With so much angst and hot air expended on the future of high-end audio, concerned citizens could do worse than beat a path to the Avantgarde Acoustics room, where they think they’ve got the answer. Launched last year, the Zero 1 is a hybrid horn speaker system with a difference. In fact, it’s more than one difference. For starters, the spherical-horn loading for the tweeter and midrange are molded into a single shallow slab baffle that also contains the 12" bass driver. The system is fully active, with 400 watts of class-D power on the bass and high-quality class-A amps for the mid and top. The crossover is all digital domain with powerful DSP to equalize the bass response and time align the drivers. Communication between the two cabinets is wireless, with the master speaker acting as the system controller and accepting remote commands and digital input signals from source components. Perhaps best of all, the system’s measured performance is apparently astonishing, with exceptional technical accuracy to please the number crunchers. With a source-plus price of €10,000, that’s a lot of system for your money in any currency. Given the performance of Avantgarde’s existing speakers, it also promises to deliver an awful lot of music -- in every sense of that statement.

For more traditional customers the company will also be showing the latest addition to the extremely impressive XA amplification range, the XA Integrated. We were bowled over by the battery-powered line stage and 140-watt power amp, used in conjunction with the Trio speaker system, but also with other less efficient and far more conventional speaker systems. Both of these products are way up the wanted list when it comes to future reviews.

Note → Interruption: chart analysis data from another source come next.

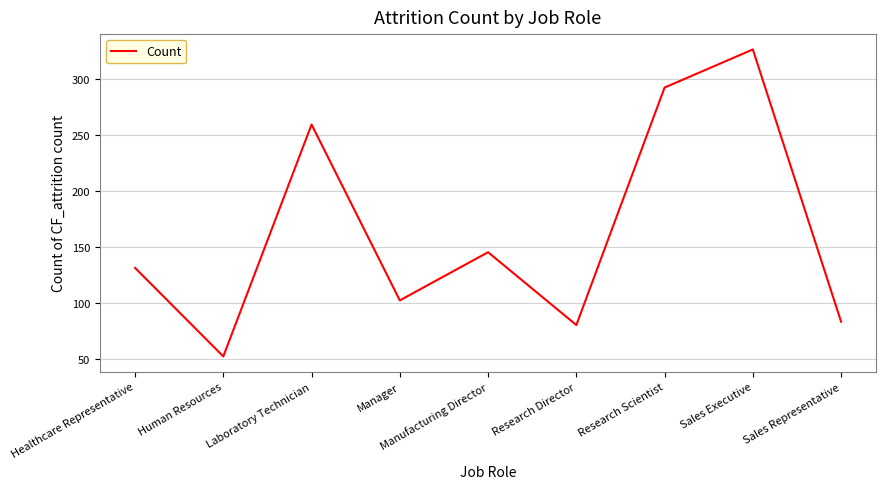

What position from the left is Laboratory Technician?

3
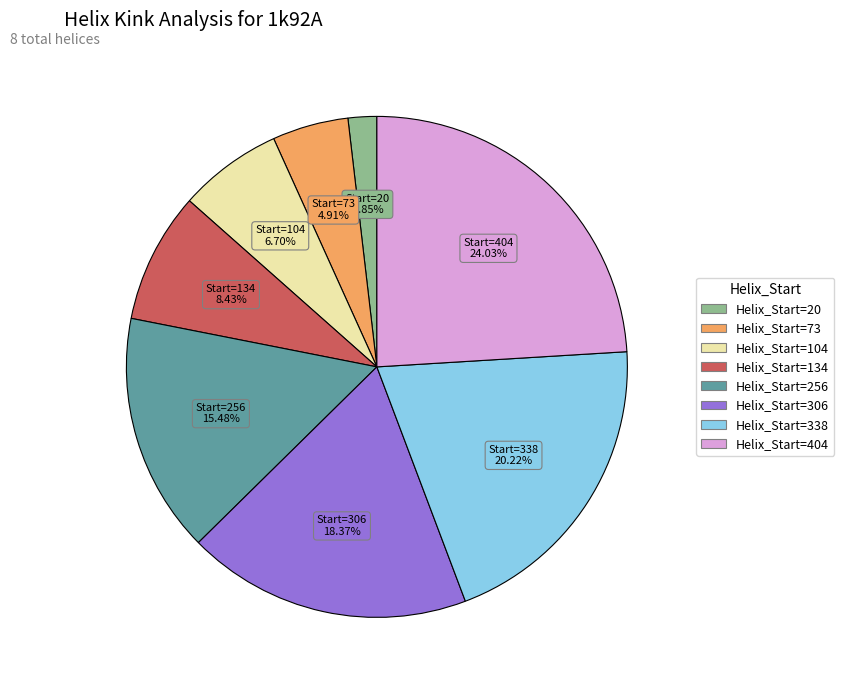

To the nearest percent, what is the average slice percentage?

12%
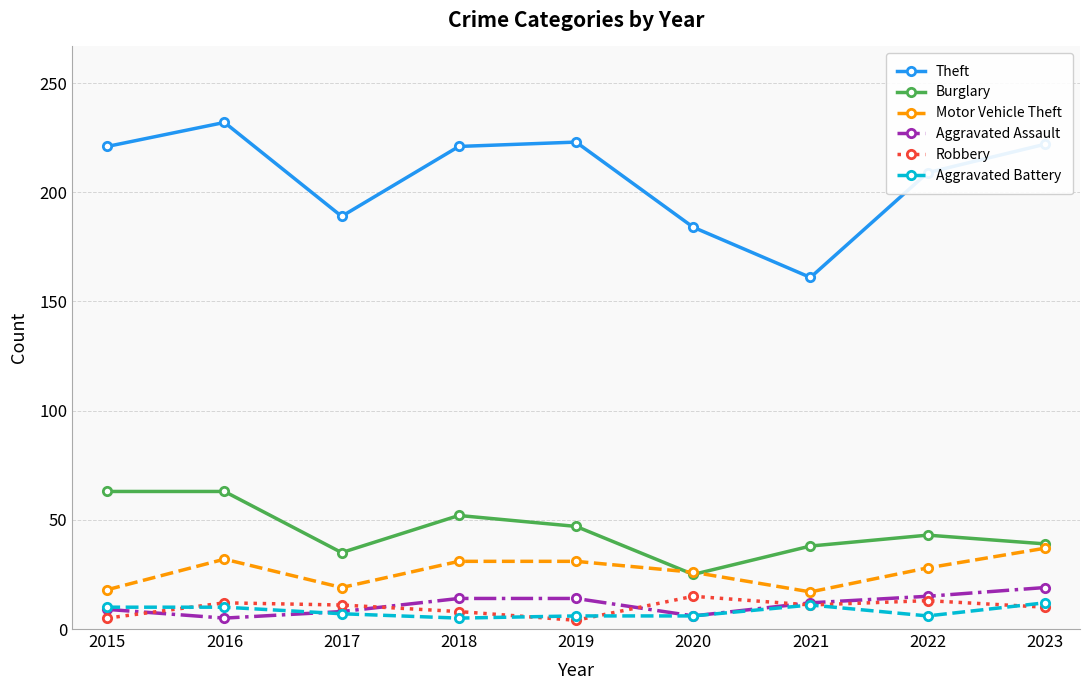

What is the highest value of the Theft series?

232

Crystal Cable Minissimo Loudspeaker
Atrium 4, E229

Crystal Cable’s loudspeakers have been quietly building quite a reputation -- from those who can’t believe that a glass speaker cabinet can sound good, let alone that good, to those floored by the sheer musicality of the Arabesque Mini stand-mounts. It’s hard to justify the price -- until you hear the performance.

Which brings us to the newest member of the Crystal family, the even smaller and significantly more affordable Minissimo. The facetted cabinets that are such a strong visual feature of the established Arabesque models are complex and extraordinarily time-consuming to produce. In an effort to bring genuine Arabesque performance down to a more approachable price point, Crystal has opted for a radically different approach to cabinet construction, instead machining a one-piece structure from a solid block of resin/metal matrix composite. Although initial material costs and the process itself are expensive, final assembly is significantly simpler, while the machined structure allows both continuous curvature and constantly varying wall thickness. In combination with the COMSOL structural/gas-dynamic modeling technique used to optimize cabinet and air-mass behavior, the new approach might well actually exceed the performance of the existing models. Add to that the amount of research that has gone into a new phase-linear crossover topology and the Minissimo could be the pint-sized surprise package of the show.

And finally

Don’t ignore the large halls, with their confusing network of booths and stands, sound rooms and static displays. The grid of street names that is used to attempt some sort of organization doesn’t really help, but that’s half the charm. Forget planning and just wander, losing yourself in amongst the LPs and other software, the accessories and outrageous examples of one-off electronics (they spent all the money on the casework -- now they can’t afford a room to play it in). The one thing you can be sure of in Munich is that you haven’t seen the world's craziest audio equipment -- yet! There’s always another optimist around the next corner.